PAGE:
__________________________________________________
= Franklin for Short =

Franklin for Short is an indie band from Ventura, California that touts a folky-beach sound. Current members include Seth Pettersen, Trevor Beld-Jimenez, Bryan Russell, Brian Granillo, and Matt Barks. They have been supporting acts for artists such as Kings of Convenience, The Mother Hips, and Sherwood. Franklin for Short has released seven albums in their six-year existence and are currently signed to Beehouse Records. Trevor Beld-Jimenez is also the singer and songwriter of Tall Tales and the Silver Lining. Seth Pettersen also has a musical side project known as Seth Pettersen and The Undertow. Franklin for Short has been on hiatus since 2010.

== History ==
Franklin for Short was started by Seth Pettersen and Trevor Beld, who had been playing music together since the 1990s. Pettersen wrote a demo of 12 songs, which featured Beld on bass. The band emerged from the coffee shop scene, eventually forming into a quintet.
__________________________________________________
DIRECTION A: Could you print the passage of the Franklin for Short article word for word, beginning at the words "Franklin for Short is" and stopping after "hiatus since 2010."?
The rows have no connection to the Franklin for Short article.

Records
__________________________________________________
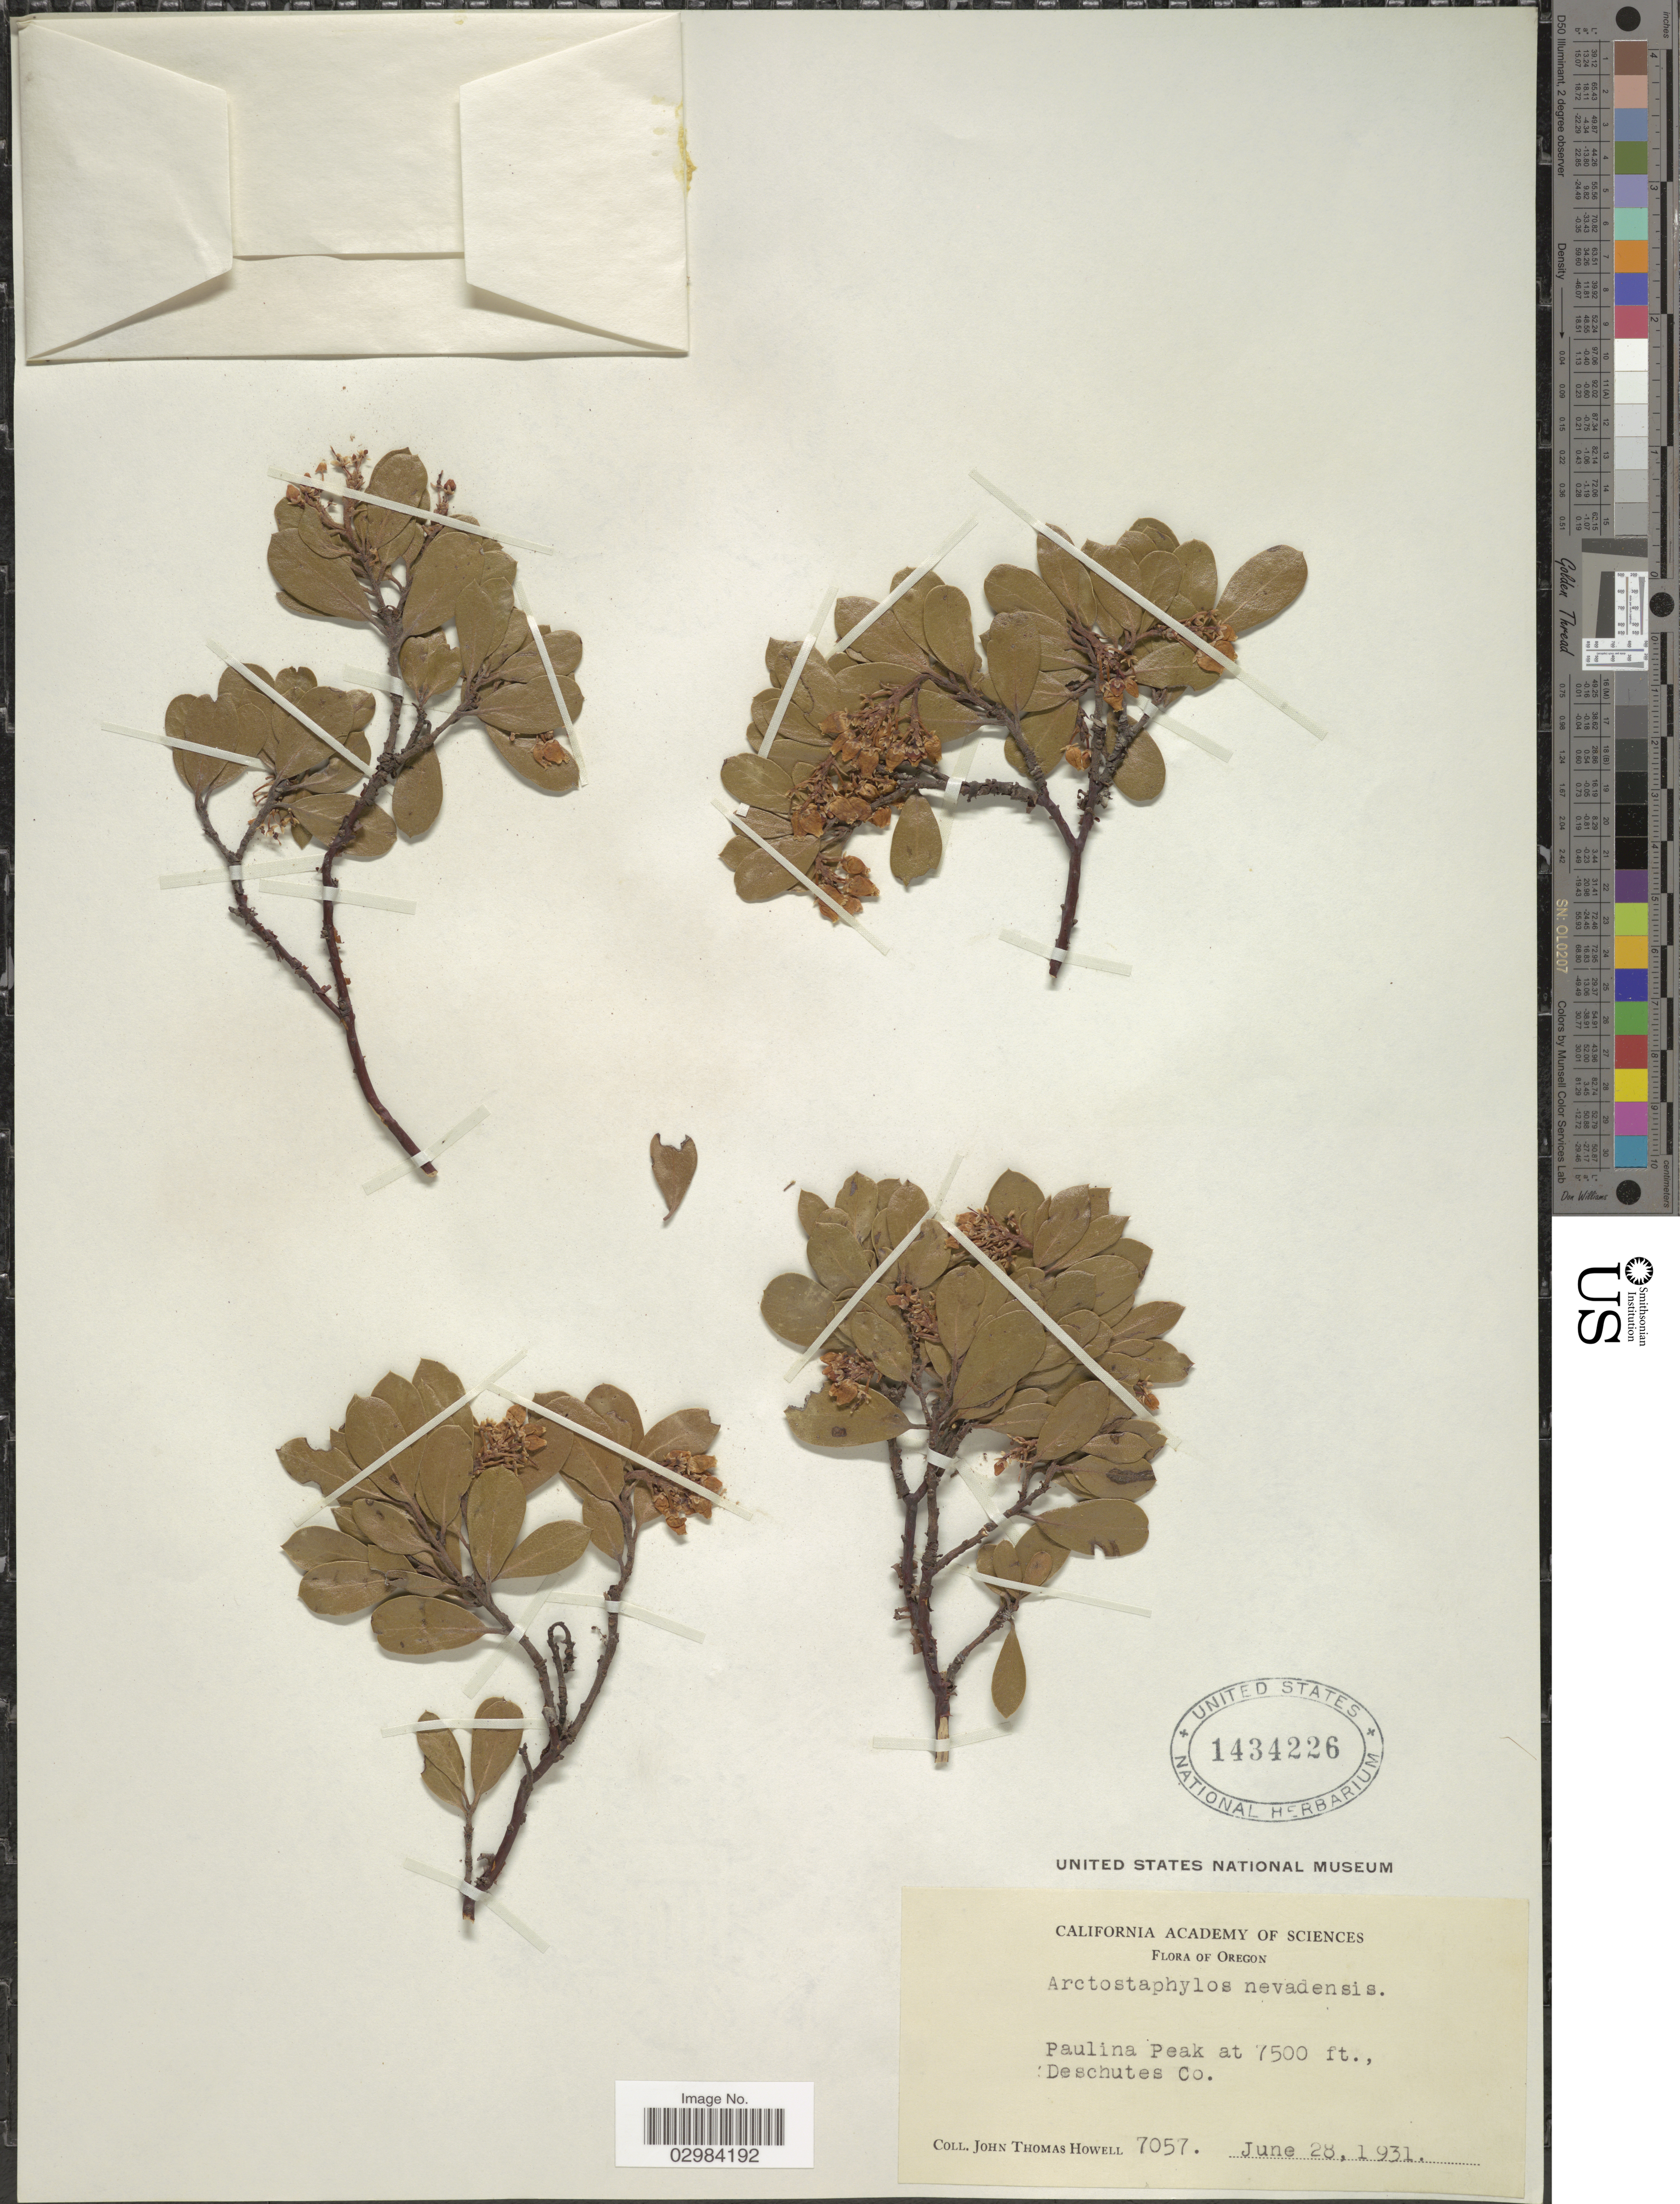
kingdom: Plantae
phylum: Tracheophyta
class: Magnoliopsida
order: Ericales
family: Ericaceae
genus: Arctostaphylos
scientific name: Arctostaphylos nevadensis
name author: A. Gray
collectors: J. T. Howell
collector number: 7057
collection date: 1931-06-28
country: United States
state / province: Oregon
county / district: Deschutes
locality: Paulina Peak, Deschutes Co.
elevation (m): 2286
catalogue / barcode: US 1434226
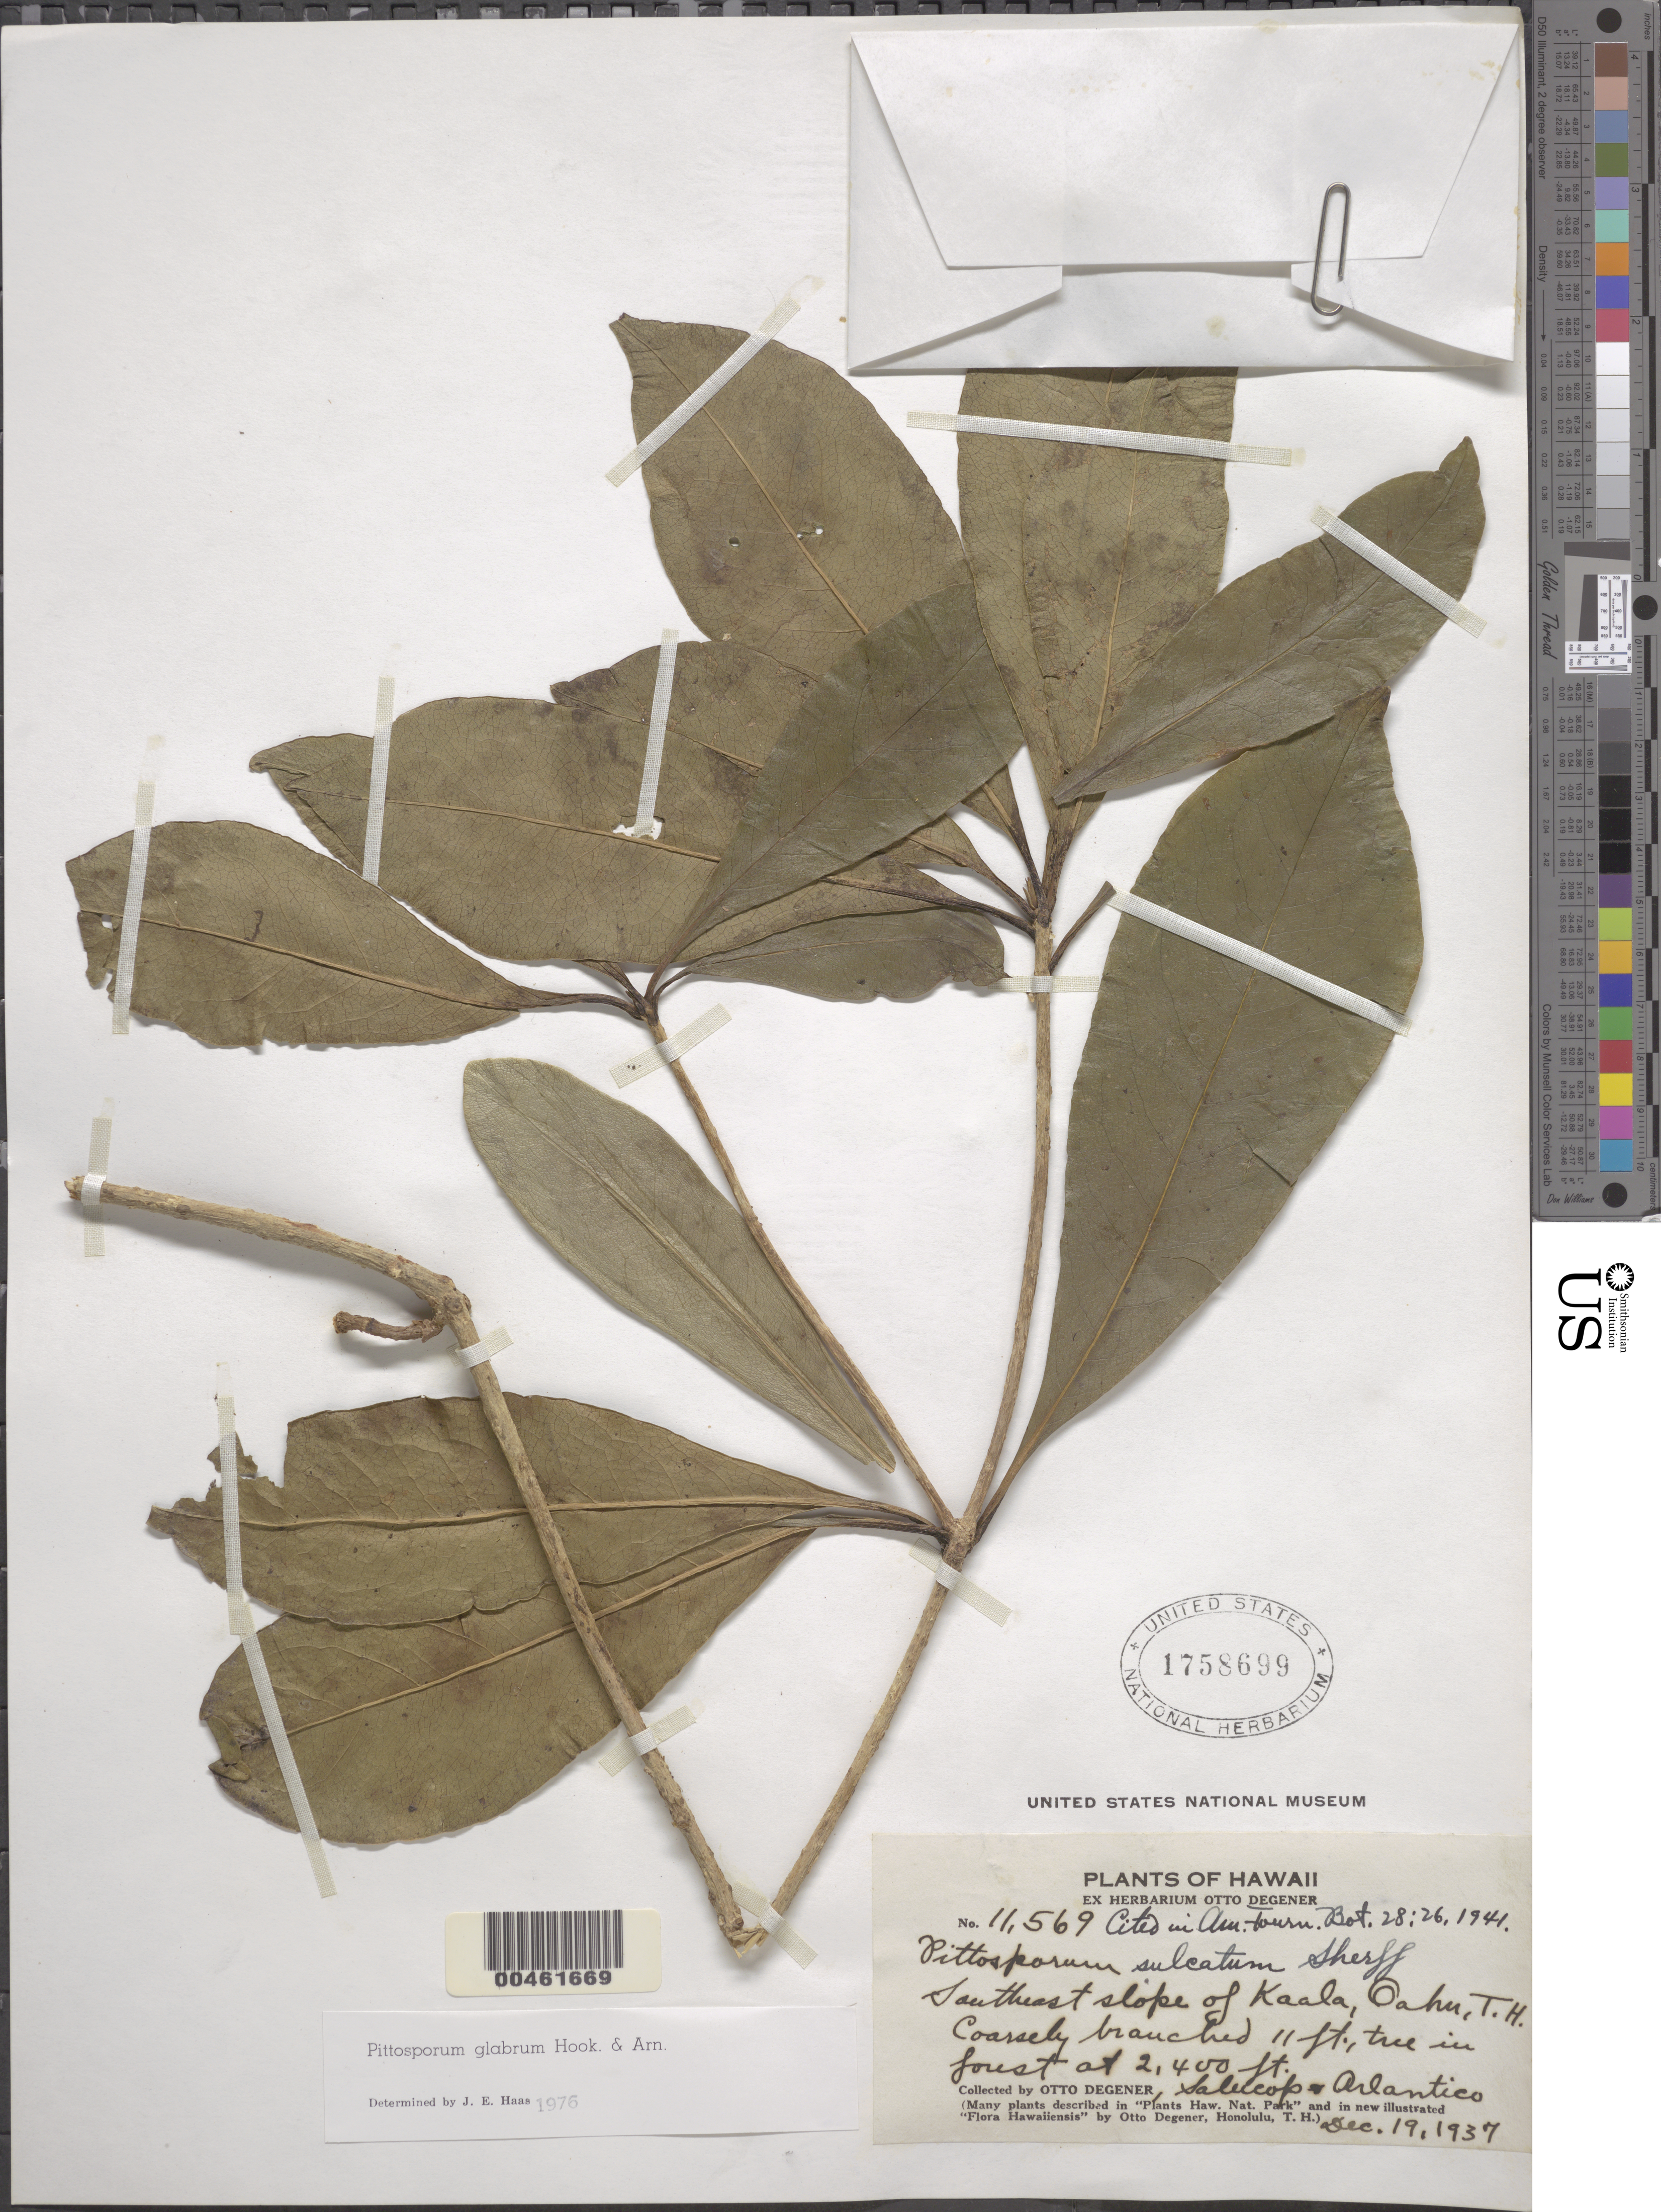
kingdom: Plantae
__________________________________________________
DIRECTION B: Convert the rows, from the line that has "state / province: Oregon" through the last of the rows, into a JSON list of strings with one string per line, skipping blank lines and leaving out the pictures.

FULL ANSWER A:
Franklin for Short is an indie band from Ventura, California that touts a folky-beach sound. Current members include Seth Pettersen, Trevor Beld-Jimenez, Bryan Russell, Brian Granillo, and Matt Barks. They have been supporting acts for artists such as Kings of Convenience, The Mother Hips, and Sherwood. Franklin for Short has released seven albums in their six-year existence and are currently signed to Beehouse Records. Trevor Beld-Jimenez is also the singer and songwriter of Tall Tales and the Silver Lining. Seth Pettersen also has a musical side project known as Seth Pettersen and The Undertow. Franklin for Short has been on hiatus since 2010.

FULL ANSWER B:
[
  "state / province: Oregon",
  "county / district: Deschutes",
  "locality: Paulina Peak, Deschutes Co.",
  "elevation (m): 2286",
  "catalogue / barcode: US 1434226",
  "kingdom: Plantae"
]